**WHAT YOU WILL DO**:
1. Tell whether each statement agrees with the article on flash memory, answering yes or no and quoting the deciding words of the article: (a) OTP memory is normally used for storing security keys or network IDs. (b) MTP memory cannot be included with digital logic. (c) EEPROM outclassed flash technologies in density.
2. Reproduce every line of the saved data entry records word for word, from the first record to the last.

**PASSAGE TO READ**:
^^^^^^^^
Flash memory is ubiquitous, especially in mobile devices. Available in a wide range of form factors, it continues to push hard-disk drives from more and more platforms as its costs go down and capacities and operational lifetimes go up (Fig. 1).

1. Flash memory comes in a range of form factors, including SecureDigital (a), MicroSD (b), Sony Memory Stick (c), Compact Flash (d), and mSATA (e). They typically employ NAND flash storage.

NAND and NOR flash memory dominate the solid-state nonvolatile memory (NVM) arena, but they aren’t the only technologies that are available. Form factors that don’t expose flash memory explicitly are possible targets for replacement with non-flash technologies. For example, non-flash products are cropping up in serial storage.

Table of Contents

  1. NonVolatile Solid Storage
  2. Flash Technologies
  3. Flash Software And Controllers
  4. Flash Form Factors
  5. Flashy PCI Express
  6. Standards Organizations
  7. References

NonVolatile Solid Storage
At one end of the spectrum are one-time programmable (OTP) memories. These days, OTP memory is normally used for storing security keys or network IDs. It is implemented using a range of technologies such as fuse, antifuse, and floating gates. It also can be implemented using standard CMOS technologies.

Moving up the NVM scale are a number of multi-time programmable (MTP) memory technologies that can write hundreds or thousands of times (see “Kilopass Delivers OTP And MTP Memory”). MTP memories often are used to implement boot code that rarely changes. Like OTP, MTP is usually implemented using CMOS technologies, allowing it to be included with digital logic.

Floating-gate EEPROM has been commonly used for data storage. Its ability to write a single byte plus its good endurance and data retention properties have made it popular, but flash technologies outclassed it in density. EEPROM emulation often is called a feature of some flash implementations that hide flash’s block erase requirements so an individual byte can be written.

Other nonvolatile technologies keep bumping the edges of flash dominance, including magnetoresistive RAM (MRAM), ferroelectric RAM (FRAM), phase change memory (PCM), and up and coming NVM technologies (see “Magnetic Cores To MRAM: Nonvolatile Tipping Point?”). These technologies have better overall performance figures than other NVM technologies including NAND and NOR flash, including write speed, voltage requirements, lack of a page erase cycle, long-term endurance, data retention, and scalability.

These technologies started targeting niche markets where their higher costs, at least initially, weren’t as much of an issue and their advantages were significant. They’re even giving SRAM and DRAM a run for their money.
^^^^^^^^
[Saved data entries]
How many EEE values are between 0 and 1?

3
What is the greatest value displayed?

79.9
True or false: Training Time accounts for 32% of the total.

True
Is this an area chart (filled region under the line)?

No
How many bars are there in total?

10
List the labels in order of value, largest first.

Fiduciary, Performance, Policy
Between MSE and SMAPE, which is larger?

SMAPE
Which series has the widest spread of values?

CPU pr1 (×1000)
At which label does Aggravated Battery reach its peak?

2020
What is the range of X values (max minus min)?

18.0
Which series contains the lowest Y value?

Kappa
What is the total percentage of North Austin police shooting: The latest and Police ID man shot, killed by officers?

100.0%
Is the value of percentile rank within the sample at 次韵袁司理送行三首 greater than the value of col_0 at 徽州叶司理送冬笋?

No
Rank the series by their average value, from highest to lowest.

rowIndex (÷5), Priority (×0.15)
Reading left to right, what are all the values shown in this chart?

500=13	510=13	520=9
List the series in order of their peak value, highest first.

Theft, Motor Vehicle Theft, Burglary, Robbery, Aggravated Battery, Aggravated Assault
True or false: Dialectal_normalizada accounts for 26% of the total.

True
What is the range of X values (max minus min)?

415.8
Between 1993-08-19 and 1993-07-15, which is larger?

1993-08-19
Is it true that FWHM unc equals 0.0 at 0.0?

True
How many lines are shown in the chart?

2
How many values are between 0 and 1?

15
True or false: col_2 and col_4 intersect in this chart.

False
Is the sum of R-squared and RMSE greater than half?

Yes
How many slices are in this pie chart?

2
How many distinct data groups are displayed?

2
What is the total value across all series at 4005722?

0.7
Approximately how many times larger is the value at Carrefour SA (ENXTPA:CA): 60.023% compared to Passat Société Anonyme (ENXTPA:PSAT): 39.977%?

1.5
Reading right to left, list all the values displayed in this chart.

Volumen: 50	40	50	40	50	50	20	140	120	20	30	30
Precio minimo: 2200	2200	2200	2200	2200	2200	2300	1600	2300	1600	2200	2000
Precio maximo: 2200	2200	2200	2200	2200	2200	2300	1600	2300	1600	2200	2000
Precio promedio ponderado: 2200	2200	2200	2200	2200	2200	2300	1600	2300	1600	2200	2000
^^^^^^^^
**RESPONSE LIST**:
1.
(a) Yes: "These days, OTP memory is normally used for storing security keys or network IDs."
(b) No: "Like OTP, MTP is usually implemented using CMOS technologies, allowing it to be included with digital logic."
(c) No: "flash technologies outclassed it in density."

2.
How many EEE values are between 0 and 1?

3
What is the greatest value displayed?

79.9
True or false: Training Time accounts for 32% of the total.

True
Is this an area chart (filled region under the line)?

No
How many bars are there in total?

10
List the labels in order of value, largest first.

Fiduciary, Performance, Policy
Between MSE and SMAPE, which is larger?

SMAPE
Which series has the widest spread of values?

CPU pr1 (×1000)
At which label does Aggravated Battery reach its peak?

2020
What is the range of X values (max minus min)?

18.0
Which series contains the lowest Y value?

Kappa
What is the total percentage of North Austin police shooting: The latest and Police ID man shot, killed by officers?

100.0%
Is the value of percentile rank within the sample at 次韵袁司理送行三首 greater than the value of col_0 at 徽州叶司理送冬笋?

No
Rank the series by their average value, from highest to lowest.

rowIndex (÷5), Priority (×0.15)
Reading left to right, what are all the values shown in this chart?

500=13	510=13	520=9
List the series in order of their peak value, highest first.

Theft, Motor Vehicle Theft, Burglary, Robbery, Aggravated Battery, Aggravated Assault
True or false: Dialectal_normalizada accounts for 26% of the total.

True
What is the range of X values (max minus min)?

415.8
Between 1993-08-19 and 1993-07-15, which is larger?

1993-08-19
Is it true that FWHM unc equals 0.0 at 0.0?

True
How many lines are shown in the chart?

2
How many values are between 0 and 1?

15
True or false: col_2 and col_4 intersect in this chart.

False
Is the sum of R-squared and RMSE greater than half?

Yes
How many slices are in this pie chart?

2
How many distinct data groups are displayed?

2
What is the total value across all series at 4005722?

0.7
Approximately how many times larger is the value at Carrefour SA (ENXTPA:CA): 60.023% compared to Passat Société Anonyme (ENXTPA:PSAT): 39.977%?

1.5
Reading right to left, list all the values displayed in this chart.

Volumen: 50	40	50	40	50	50	20	140	120	20	30	30
Precio minimo: 2200	2200	2200	2200	2200	2200	2300	1600	2300	1600	2200	2000
Precio maximo: 2200	2200	2200	2200	2200	2200	2300	1600	2300	1600	2200	2000
Precio promedio ponderado: 2200	2200	2200	2200	2200	2200	2300	1600	2300	1600	2200	2000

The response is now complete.